Het moge duidelijk wezen dat de verachtelijke zaken die gebeuren in het online wilde westen mij ook niet aanstaan. Laten we desalniettemin waken voor het afdwingen van een systeem, wanneer het geen vruchten afwerpt en kritisch zijn op het succes of falen van de uitwerking van regelgeving. Maar hoe meten we dat succes? Het is mij niet helemaal duidelijk op welke balans precies wordt gezocht met de DSA: willen we meer verantwoordelijkheid voor tussenpersonen, minder? Willen we juist vooral de interne markt laten groeien om die aansprakelijkheid weg te trekken, en als dat gelukt is, is de DSA een succes? Of gaat het om het verminderen van fraude, oplichting en andere verachtelijke zaken, het aansprakelijk kunnen stellen van opruiers en haatzaaiers, en kunnen we de uitwerking van de DSA op die manier letterlijk meten? Of dat allemaal, maar waar ligt dan de gewenste balans?
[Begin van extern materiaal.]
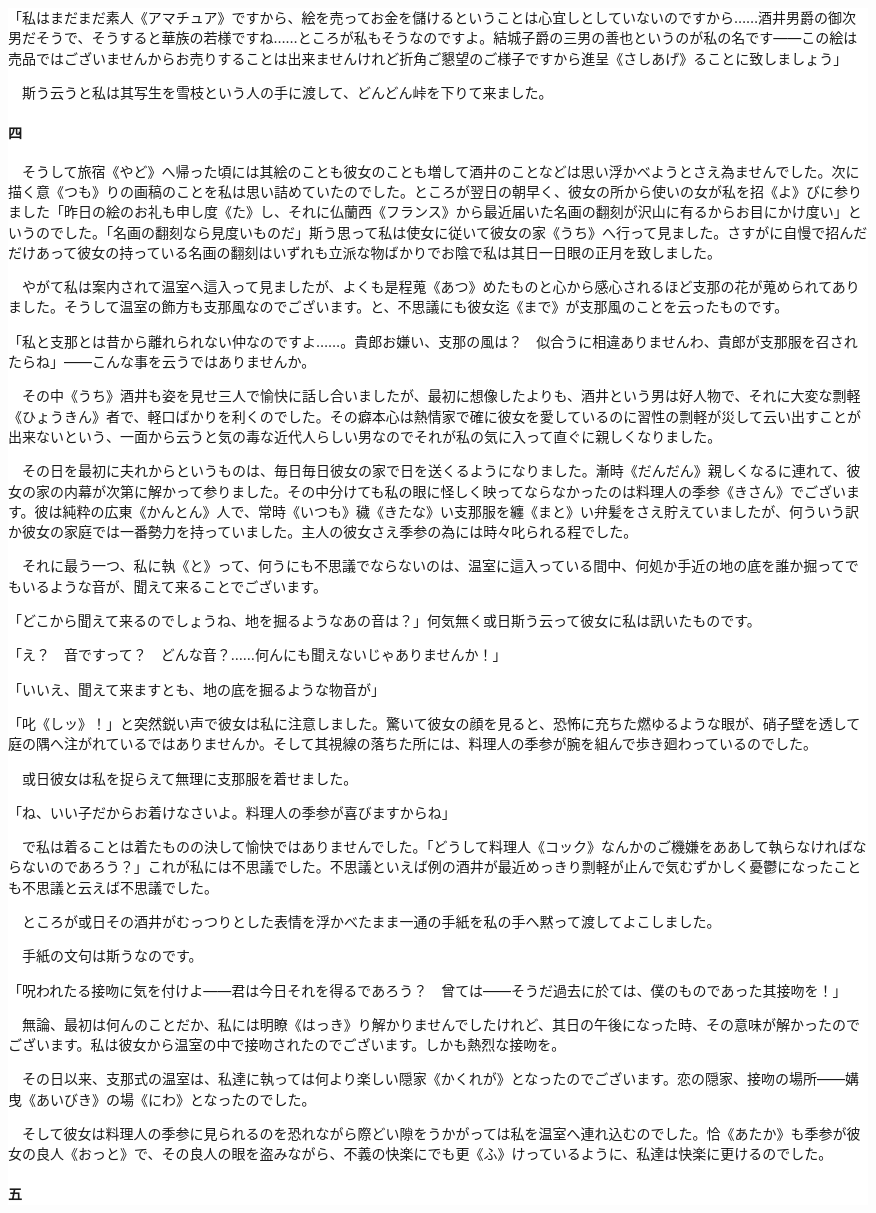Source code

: 「私はまだまだ素人《アマチュア》ですから、絵を売ってお金を儲けるということは心宜しとしていないのですから……酒井男爵の御次男だそうで、そうすると華族の若様ですね……ところが私もそうなのですよ。結城子爵の三男の善也というのが私の名です――この絵は売品ではございませんからお売りすることは出来ませんけれど折角ご懇望のご様子ですから進呈《さしあげ》ることに致しましょう」

　斯う云うと私は其写生を雪枝という人の手に渡して、どんどん峠を下りて来ました。



#### 四




　そうして旅宿《やど》へ帰った頃には其絵のことも彼女のことも増して酒井のことなどは思い浮かべようとさえ為ませんでした。次に描く意《つも》りの画稿のことを私は思い詰めていたのでした。ところが翌日の朝早く、彼女の所から使いの女が私を招《よ》びに参りました「昨日の絵のお礼も申し度《た》し、それに仏蘭西《フランス》から最近届いた名画の翻刻が沢山に有るからお目にかけ度い」というのでした。「名画の翻刻なら見度いものだ」斯う思って私は使女に従いて彼女の家《うち》へ行って見ました。さすがに自慢で招んだだけあって彼女の持っている名画の翻刻はいずれも立派な物ばかりでお陰で私は其日一日眼の正月を致しました。

　やがて私は案内されて温室へ這入って見ましたが、よくも是程蒐《あつ》めたものと心から感心されるほど支那の花が蒐められてありました。そうして温室の飾方も支那風なのでございます。と、不思議にも彼女迄《まで》が支那風のことを云ったものです。

「私と支那とは昔から離れられない仲なのですよ……。貴郎お嫌い、支那の風は？　似合うに相違ありませんわ、貴郎が支那服を召されたらね」――こんな事を云うではありませんか。

　その中《うち》酒井も姿を見せ三人で愉快に話し合いましたが、最初に想像したよりも、酒井という男は好人物で、それに大変な剽軽《ひょうきん》者で、軽口ばかりを利くのでした。その癖本心は熱情家で確に彼女を愛しているのに習性の剽軽が災して云い出すことが出来ないという、一面から云うと気の毒な近代人らしい男なのでそれが私の気に入って直ぐに親しくなりました。

　その日を最初に夫れからというものは、毎日毎日彼女の家で日を送くるようになりました。漸時《だんだん》親しくなるに連れて、彼女の家の内幕が次第に解かって参りました。その中分けても私の眼に怪しく映ってならなかったのは料理人の季参《きさん》でございます。彼は純粋の広東《かんとん》人で、常時《いつも》穢《きたな》い支那服を纏《まと》い弁髪をさえ貯えていましたが、何ういう訳か彼女の家庭では一番勢力を持っていました。主人の彼女さえ季参の為には時々叱られる程でした。

　それに最う一つ、私に執《と》って、何うにも不思議でならないのは、温室に這入っている間中、何処か手近の地の底を誰か掘ってでもいるような音が、聞えて来ることでございます。

「どこから聞えて来るのでしょうね、地を掘るようなあの音は？」何気無く或日斯う云って彼女に私は訊いたものです。

「え？　音ですって？　どんな音？……何んにも聞えないじゃありませんか！」

「いいえ、聞えて来ますとも、地の底を掘るような物音が」

「叱《しッ》！」と突然鋭い声で彼女は私に注意しました。驚いて彼女の顔を見ると、恐怖に充ちた燃ゆるような眼が、硝子壁を透して庭の隅へ注がれているではありませんか。そして其視線の落ちた所には、料理人の季参が腕を組んで歩き廻わっているのでした。

　或日彼女は私を捉らえて無理に支那服を着せました。

「ね、いい子だからお着けなさいよ。料理人の季参が喜びますからね」

　で私は着ることは着たものの決して愉快ではありませんでした。「どうして料理人《コック》なんかのご機嫌をああして執らなければならないのであろう？」これが私には不思議でした。不思議といえば例の酒井が最近めっきり剽軽が止んで気むずかしく憂鬱になったことも不思議と云えば不思議でした。

　ところが或日その酒井がむっつりとした表情を浮かべたまま一通の手紙を私の手へ黙って渡してよこしました。

　手紙の文句は斯うなのです。

「呪われたる接吻に気を付けよ――君は今日それを得るであろう？　曾ては――そうだ過去に於ては、僕のものであった其接吻を！」

　無論、最初は何んのことだか、私には明瞭《はっき》り解かりませんでしたけれど、其日の午後になった時、その意味が解かったのでございます。私は彼女から温室の中で接吻されたのでございます。しかも熱烈な接吻を。

　その日以来、支那式の温室は、私達に執っては何より楽しい隠家《かくれが》となったのでございます。恋の隠家、接吻の場所――媾曳《あいびき》の場《にわ》となったのでした。

　そして彼女は料理人の季参に見られるのを恐れながら際どい隙をうかがっては私を温室へ連れ込むのでした。恰《あたか》も季参が彼女の良人《おっと》で、その良人の眼を盗みながら、不義の快楽にでも更《ふ》けっているように、私達は快楽に更けるのでした。



#### 五

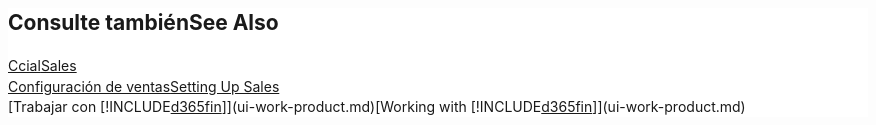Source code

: ## <a name="see-also"></a><span data-ttu-id="aaee5-183">Consulte también</span><span class="sxs-lookup"><span data-stu-id="aaee5-183">See Also</span></span>
[<span data-ttu-id="aaee5-184">Ccial</span><span class="sxs-lookup"><span data-stu-id="aaee5-184">Sales</span></span>](sales-manage-sales.md)  
[<span data-ttu-id="aaee5-185">Configuración de ventas</span><span class="sxs-lookup"><span data-stu-id="aaee5-185">Setting Up Sales</span></span>](sales-setup-sales.md)  
<span data-ttu-id="aaee5-186">[Trabajar con [!INCLUDE[d365fin](includes/d365fin_md.md)]](ui-work-product.md)</span><span class="sxs-lookup"><span data-stu-id="aaee5-186">[Working with [!INCLUDE[d365fin](includes/d365fin_md.md)]](ui-work-product.md)</span></span>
Laten we kritisch zijn op de uitwerking en de toepassing van de DSA, en of het beantwoordt aan de vraag van onze digitale samenleving om veiliger en verantwoordelijker te leven in het online wilde westen, en niet doorschieten in het afdwingen van een systeem omdat een systeem nou eenmaal beter werkt. Wat wij als maatschappij willen en verwachten van een onlinemaatschappij, daar moeten we over nadenken en dat nastreven, en voorkomen dat we een bureaucratische stapel aan documenten creëren die geen oplossing bieden.
Maar om te kijken of het werkt, zullen we het eerst moeten proberen. Aan de bak dus.